____ Extrait choisi

Alternative Hall of Fame 2017
Qu'est-ce qu'un "Hall of Fame" et à quoi sert-il ?
Littérallement "temple de la renommée", c'est une institution (ici, administrée immatériellement) qui consiste à honorer des individus ayant réalisé des choses majeures dans leurs domaines respectifs, ici le catch (ou "pro-wrestling") en général. Il permet de constater et de féliciter les contributions et l'influence d'un individu sur le milieu où il a fait carrière. Avec lui, les réputations deviennent légitimes et les légendes plus crédibles.
Comme chaque été sur The Alt, il est temps d'ouvrir une nouvelle aile annuelle à notre "temple de la renommée" alternatif. Et cette année, certes partant des seuls choix de votre humble serviteur, c'est une classe de vrais durs à cuir qui vous est présentée ci-dessous.
Le Catcheur = The Undertaker
* Pour ses contributions au catch, sur le ring *
Je l'avoue : ce choix est purement subjectif, partial et personnel. Mais je défie quiconque de m'en proposer un autre, plus objectif, à la hauteur ! L'emblème de WrestleMania pour un quart de siècle, raison principal de sa grandeur renouvelée chaque année, n'aurait même pas besoin d'être listé dans un quelconque Hall of Fame pour être respecté, admiré et honoré par tout fan de catch et catcheur qui se respectent.
Catcheur de plus de deux mètres comme un autre (si l'on peut dire) à première vue, au début de sa carrière, il cache judicieusement son jeu pour, petit à petit, impressionné son monde. D'abord, par la maîtrise de sa "gimmick" kitsch de fossoyeur et son investissement soutenue pour la rendre la plus crédible et légitime possible. Ensuite, par son agilité hors-norme sur le ring, n'hésitant pas à sauter sur les cordes et s'envoler à l'extérieur du ring entre deux Chokeslams de derrière les fagots ! Du jamais vu dans le catch américain d'alors ! En cela, il prouve que n'importe qui, petit ou grand, musclé à l'excès ou non, peut être un excellent catcheur sur le ring, et innovant avec ça !

________
____ Données fournies

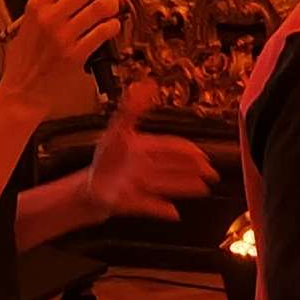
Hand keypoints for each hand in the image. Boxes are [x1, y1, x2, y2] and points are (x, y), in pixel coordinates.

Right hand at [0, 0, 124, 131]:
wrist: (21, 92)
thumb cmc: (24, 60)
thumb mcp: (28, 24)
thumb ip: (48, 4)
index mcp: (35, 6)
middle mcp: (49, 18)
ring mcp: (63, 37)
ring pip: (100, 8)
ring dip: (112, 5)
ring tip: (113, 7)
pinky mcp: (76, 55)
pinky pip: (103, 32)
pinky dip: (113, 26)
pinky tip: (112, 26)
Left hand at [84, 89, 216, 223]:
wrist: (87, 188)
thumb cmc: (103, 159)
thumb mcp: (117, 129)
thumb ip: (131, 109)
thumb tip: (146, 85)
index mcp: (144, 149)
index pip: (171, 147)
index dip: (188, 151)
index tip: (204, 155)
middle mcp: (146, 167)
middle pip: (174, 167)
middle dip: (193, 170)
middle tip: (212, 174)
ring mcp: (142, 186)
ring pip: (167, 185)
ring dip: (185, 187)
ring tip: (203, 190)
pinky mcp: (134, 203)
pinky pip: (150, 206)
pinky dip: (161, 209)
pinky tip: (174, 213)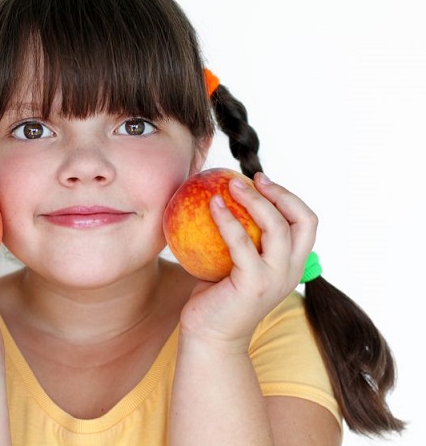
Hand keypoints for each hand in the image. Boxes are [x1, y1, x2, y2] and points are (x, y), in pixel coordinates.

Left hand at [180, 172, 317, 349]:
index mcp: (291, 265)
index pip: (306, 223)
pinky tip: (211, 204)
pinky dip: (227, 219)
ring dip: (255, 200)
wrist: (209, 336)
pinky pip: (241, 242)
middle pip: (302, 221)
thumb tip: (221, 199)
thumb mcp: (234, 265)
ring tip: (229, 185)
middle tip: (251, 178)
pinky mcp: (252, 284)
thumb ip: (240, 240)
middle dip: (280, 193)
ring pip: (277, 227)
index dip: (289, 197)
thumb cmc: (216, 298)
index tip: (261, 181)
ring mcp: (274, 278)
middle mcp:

________

▸ Consignes:
1. D'après l'extrait choisi, que signifie littéralement l'expression « Hall of Fame » ?
2. Dans l'extrait choisi, relevez tous les adjectifs qui qualifient le choix de The Undertaker comme catcheur.
3. Transcrivez fidèlement le passage de l'extrait choisi qui commence aux mots « Comme chaque été » et s'arrête après « est présentée ci-dessous. ».

▸ Corrigé:
1. Elle signifie littéralement « temple de la renommée ».

2. subjectif, partial, personnel

3.
Comme chaque été sur The Alt, il est temps d'ouvrir une nouvelle aile annuelle à notre "temple de la renommée" alternatif. Et cette année, certes partant des seuls choix de votre humble serviteur, c'est une classe de vrais durs à cuir qui vous est présentée ci-dessous.